Klares Anforderungsprofil an neuen Coach

Uwe Koschinat und Michael W. Schwetje beim Training

Koschinat (l.) ist bei der Fortuna Geschichte. Wen holt Michael W. Schwetje jetzt? ©Imago/Eduard Bopp

„Wir werden uns in den nächsten Tagen mit Trainern zusammensetzen, die in unser Anforderungsprofil passen“, sagte Michael W. Schwetje heute nachdem bekannt wurde, dass der Vertrag mit Uwe Koschinat aufgelöst wurde. Doch welches Anforderungsprofil gilt bei den Kölner Südstädtern, die seit der Saison 2014/15 in der 3. Liga kicken?
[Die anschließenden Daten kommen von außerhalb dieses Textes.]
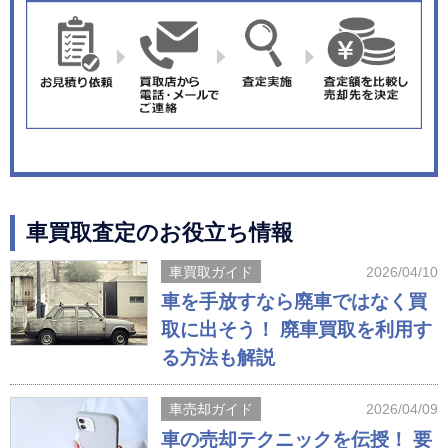
車買取査定のお役立ち情報
車買取ガイド
2026/04/10
車を手放すなら廃車ではなく買
取に出そう！ 廃車買取を利用す
る方法も解説
車売却ガイド
2026/04/09
車の売却テクニックを伝授！ 要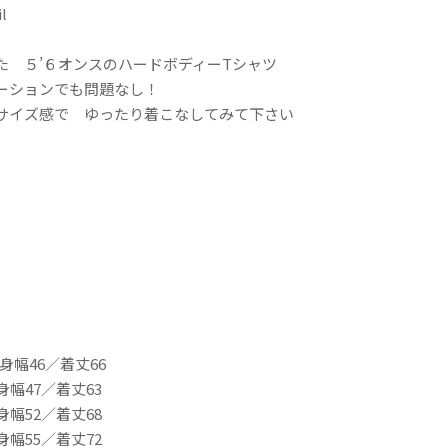
l
た ５’６オンスのハードボディーTシャツ
ーションでも問題なし！
サイズ感で ゆったり着こなしてみて下さい
身幅46／着丈66
身幅47／着丈63
身幅52／着丈68
身幅55／着丈72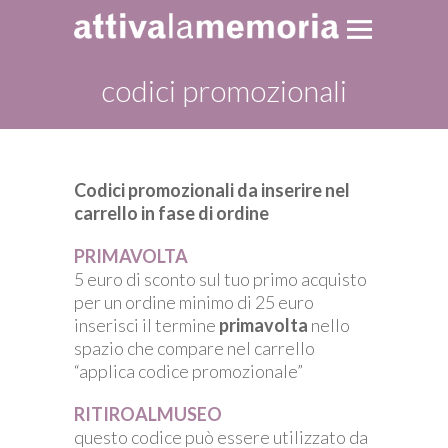
codici promozionali
Codici promozionali da inserire nel
carrello in fase di ordine
PRIMAVOLTA
5 euro di sconto sul tuo primo acquisto
per un ordine minimo di 25 euro
inserisci il termine
primavolta
nello
spazio che compare nel carrello
“applica codice promozionale”
RITIROALMUSEO
questo codice può essere utilizzato da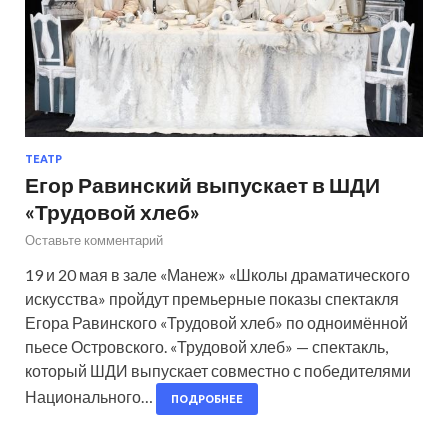
ТЕАТР
Егор Равинский выпускает в ШДИ
«Трудовой хлеб»
Оставьте комментарий
19 и 20 мая в зале «Манеж» «Школы драматического
искусства» пройдут премьерные показы спектакля
Егора Равинского «Трудовой хлеб» по одноимённой
пьесе Островского. «Трудовой хлеб» — спектакль,
который ШДИ выпускает совместно с победителями
Национального…
ПОДРОБНЕЕ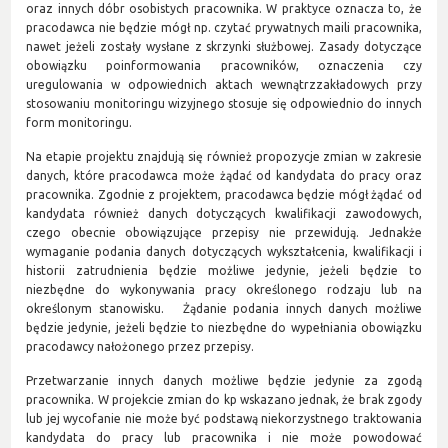
oraz innych dóbr osobistych pracownika. W praktyce oznacza to, że
pracodawca nie będzie mógł np. czytać prywatnych maili pracownika,
nawet jeżeli zostały wysłane z skrzynki służbowej. Zasady dotyczące
obowiązku poinformowania pracowników, oznaczenia czy
uregulowania w odpowiednich aktach wewnątrzzakładowych przy
stosowaniu monitoringu wizyjnego stosuje się odpowiednio do innych
form monitoringu.
Na etapie projektu znajdują się również propozycje zmian w zakresie
danych, które pracodawca może żądać od kandydata do pracy oraz
pracownika. Zgodnie z projektem, pracodawca będzie mógł żądać od
kandydata również danych dotyczących kwalifikacji zawodowych,
czego obecnie obowiązujące przepisy nie przewidują. Jednakże
wymaganie podania danych dotyczących wykształcenia, kwalifikacji i
historii zatrudnienia będzie możliwe jedynie, jeżeli będzie to
niezbędne do wykonywania pracy określonego rodzaju lub na
określonym stanowisku. Żądanie podania innych danych możliwe
będzie jedynie, jeżeli będzie to niezbędne do wypełniania obowiązku
pracodawcy nałożonego przez przepisy.
Przetwarzanie innych danych możliwe będzie jedynie za zgodą
pracownika. W projekcie zmian do kp wskazano jednak, że brak zgody
lub jej wycofanie nie może być podstawą niekorzystnego traktowania
kandydata do pracy lub pracownika i nie może powodować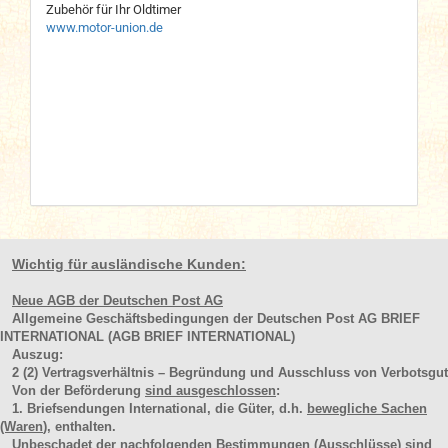
Zubehör für Ihr Oldtimer
www.motor-union.de
Wichtig für ausländische Kunden:
Neue AGB der Deutschen Post AG
Allgemeine Geschäftsbedingungen der Deutschen Post AG BRIEF
INTERNATIONAL (AGB BRIEF INTERNATIONAL)
Auszug:
2
(2)
Vertragsverhältnis – Begründung und Ausschluss von Verbotsgut
Von der Beförderung
sind ausgeschlossen
:
1. Briefsendungen International, die Güter, d.h.
bewegliche Sachen
(Waren
), enthalten.
Unbeschadet der nachfolgenden Bestimmungen (Ausschlüsse) sind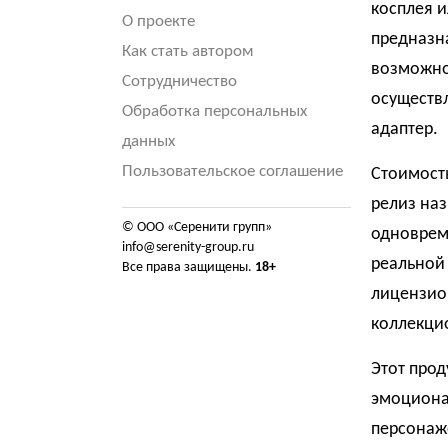
косплея и
О проекте
предназна
Как стать автором
возможно
Сотрудничество
осуществл
Обработка персональных
адаптер.
данных
Пользовательское соглашение
Стоимость
релиз наз
© ООО «Серенити групп»
одноврем
info@serenity-group.ru
реальной
Все права защищены.
18+
лицензио
коллекци
Этот прод
эмоциона
персонаже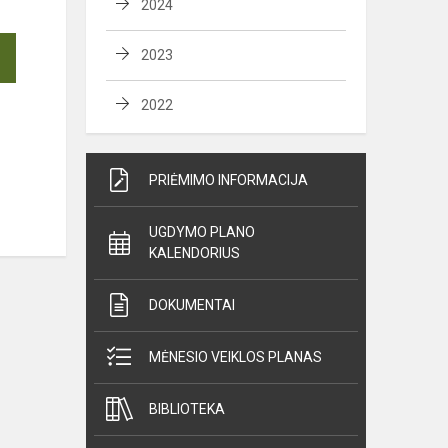
2024
2023
2022
PRIĖMIMO INFORMACIJA
UGDYMO PLANO
KALENDORIUS
DOKUMENTAI
MĖNESIO VEIKLOS PLANAS
BIBLIOTEKA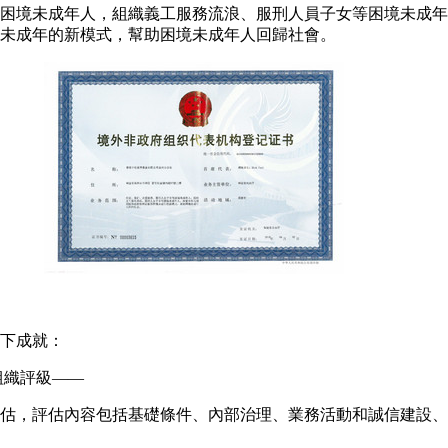
困境未成年人，組織義工服務流浪、服刑人員子女等困境未成年
未成年的新模式，幫助困境未成年人回歸社會。
下成就：
會組織評級——
估，評估內容包括基礎條件、內部治理、業務活動和誠信建設、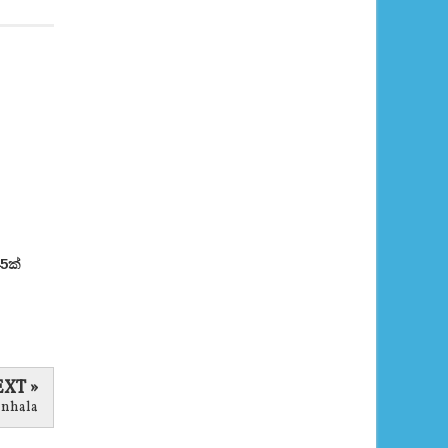
5ක්
XT »
inhala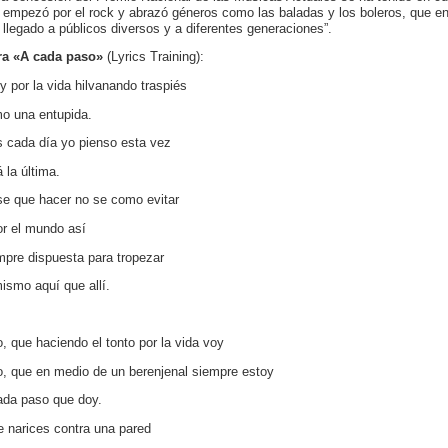
 empezó por el rock y abrazó géneros como las baladas y los boleros, que en
 llegado a públicos diversos y a diferentes generaciones”.
ra «A cada paso»
(Lyrics Training):
y por la vida hilvanando traspiés
o una entupida.
 cada día yo pienso esta vez
 la última.
se que hacer no se como evitar
por el mundo así
mpre dispuesta para tropezar
mismo aquí que allí.
o, que haciendo el tonto por la vida voy
o, que en medio de un berenjenal siempre estoy
ada paso que doy.
de narices contra una pared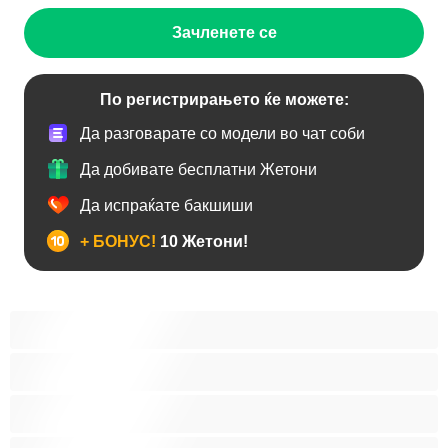
Зачленете се
По регистрирањето ќе можете:
Да разговарате со модели во чат соби
Да добивате бесплатни Жетони
Да испраќате бакшиши
+ БОНУС!
10 Жетони!
Анален
Бисексуална
Голем Кур
Двојки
Ganz klar, einen zweiten Koschinat zu verpflichten, wird nicht möglich sein. Ist aber auch gar nicht nötig. Mit dem 47-Jährigen stiegen die Kölner Südstädter zwar sensationell auf, schnupperten in der letzten Saison lange am Aufstieg in Liga zwei. Der Abgang des bisherigen Erfolgstrainers wird von vielen als absolutes Horror-Szenario gesehen. Stattdessen sollte er als Chance begriffen werden – als Chance, etwas anders zu machen.

Gelungener Spagat nötig

Dabei muss die Fortuna die geeignete Mischung zwischen einem unverbrauchten Trainer mit frischen Ideen finden, der bereits bewiesen hat, dass er auch mit geringeren finanziellen Mitteln eine konkurrenzfähige Mannschaft aufbauen kann. Andererseits muss ein neuer Übungsleiter auch die nötige Erfahrung in Liga drei mitbringen, die Mannschaft kennen, gut präpariert und ablösefrei verfügbar sein.

In der Kölner Südstadt zählen Kampf- und Laufbereitschaft vielleicht noch ein bisschen mehr als bei anderen Drittligisten. Die nötige Mentalität, an der Seitenlinie eben diese Unbeugsamkeit vorzuleben, ist unerlässlich. Nicht zuletzt muss der neue Trainer auch einen guten Draht zu Boss Michael W. Schwetje wahren, der Transfers in der jüngsten Vergangenheit sehr eng mit Koschinat abwickelte.

Gut vernetzt

Der Trainer war dabei das Aushängeschild des Vereins. Der neue Coach muss in der Außendarstellung also souverän auftreten. Vom Altersschnitt her übernimmt der neue Fortuna-Trainer eine eher alte Mannschaft.

Allerdings sind einzelne Leistungsträger wie Nico Brandenburger oder Michael Eberwein noch lange nicht am Ende Ihrer Leistungsfähigkeit angekommen. Die nötigen Erfahrungen, wie man talentierte und gestandene Spieler weiterentwickelt, sollten also gegeben sein.

Um neue Akteure für den Verein zu gewinnen, brauchen die Kölner Südstädter einen Trainer, der über ein großes Scouting-Netzwerk, auch über die dritte Liga hinaus, verfügt – und die Spieler entsprechend ihrer Fähigkeiten einschätzen kann. Geeignete Kandidaten aufgrund dieses Anforderungsprofils zu finden, dürfte nicht einfach sein. Die Fortuna hat allerdings schon ganz andere schwierige Situationen gemeistert.